Trecho fornecido>
========================================================================

A prática do trabalho escravo está viva em nossa sociedade e caminha na contramão do mundo contemporâneo.

1/2/2017

O dia 28 de janeiro foi escolhido como Dia Nacional do Combate ao Trabalho Escravo, em homenagem aos auditores fiscais do Ministério do Trabalho e Emprego brutalmente assassinados, em 2004, enquanto apuravam denúncias na zona rural de Unaí, em Minas Gerais. A data simbólica, instituída em 2009, por meio da lei 11.905, tem como objetivo conscientizar a população acerca da existência do uso da mão de obra escrava nos dias atuais e sobre a necessidade de erradicar a escravidão contemporânea.

 

A despeito de a escravidão contemporânea não utilizar dos artifícios clássicos da escravidão, tais como a compra e venda do escravo, o acorrentamento e os constantes castigos, os escravagistas modernos se valem de meios que ferem a dignidade do trabalhador, mantendo-o submisso a situações degradantes, sobretudo por meio do chamado truck system, sistema pelo qual o empregador mantém seus empregados vinculados ao trabalho em razão das dívidas com ele contraídas.

 

Quanto à abrangência, o escravismo contemporâneo é tradicionalmente atribuído a atividades econômicas ligadas à zona rural, como a produção agrícola e pecuária, no entanto, vem sendo verificado com frequência nos últimos anos também a presença da mão de obra escrava nos grandes centros urbanos, sobretudo na construção civil e no setor têxtil, sendo casos neste último amplamente divulgados pelos meios de comunicação por envolverem marcas conhecidas.

========================================================================

Dados fornecidos>
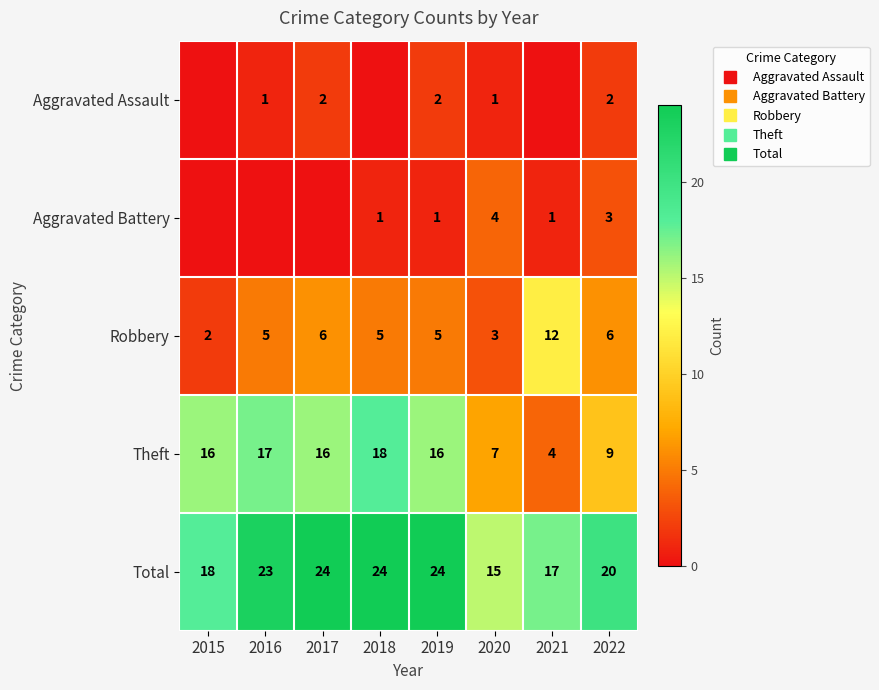

How many distinct data groups are displayed?

5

========================================================================

Lista de atividades>
1 - Responda com base no trecho sobre o trabalho escravo contemporâneo:
(a) Por meio de qual lei, e em que ano, foi instituído o Dia Nacional do Combate ao Trabalho Escravo?
(b) Qual é o nome do sistema pelo qual o empregador mantém seus empregados vinculados ao trabalho em razão de dívidas?
(c) Em quais setores dos grandes centros urbanos a mão de obra escrava vem sendo verificada?
2 - Prossiga com o texto sobre o trabalho escravo contemporâneo a partir de sua última frase.

Lista de respostas>
1 -
(a) Pela lei 11.905, em 2009.
(b) Truck system.
(c) Na construção civil e no setor têxtil.

2 -
 

Fazendo breve retrospectiva histórica, as primeiras denúncias pós-abolição surgem na década de 1970, levadas pela Comissão Pastoral da Terra a conhecimento do Estado. Contudo, somente em 1995, o governo brasileiro reconheceu oficialmente a existência dessa grave violação aos direitos humanos, passando a adotar medidas mais firmes no combate à escravidão moderna, conquanto já tivesse conhecimento dessa praga social desde o início da década de 40, quando o legislador tipificou, no artigo 149 do CP, as condutas de reduzir alguém à condição análoga à de escravo.

 

Com efeito, verifica-se que o ano de 1995 foi o marco temporal para a consolidação e o fortalecimento do combate a novas formas de trabalho escravo contemporâneo no Brasil. O reconhecimento feito pelo Estado Brasileiro foi de suma importância para a criação de mecanismos e políticas institucionais de enfrentamento, tais como o Grupo Especial de Fiscalização Móvel, que tem como finalidade a fiscalização e o combate à prática da utilização de mão de obra escrava, além da Comissão Nacional para a Erradicação do Trabalho Escravo, ente vinculado à Secretaria de Direitos Humanos, responsável por coordenar e avaliar a implementação de ações para erradicação do trabalho escravo, bem como de promover estudos e pesquisas sobre o tema no Brasil.

 

Ademais, a legislação pátria que versa sobre a matéria vem sendo aprimorada. Em 2003, a redação do artigo 149 do CP foi alterada, conferindo maior extensão ao entendimento do que seria reduzir alguém à situação análoga à escravidão. Outrossim, em 2014, uma década depois da chacina de Unaí, foi promulgada a Emenda Constitucional 81, instituindo a expropriação de propriedades urbanas ou rurais no caso de se comprovar exploração de trabalho em condição análoga com a escravidão, determinando-se também que as propriedades confiscadas sejam destinadas à reforma agrária ou a programas com enfoque na habitação popular. O dispositivo constitucional é de eficácia limitada, necessitando de uma lei que a regulamente para sua plena eficácia.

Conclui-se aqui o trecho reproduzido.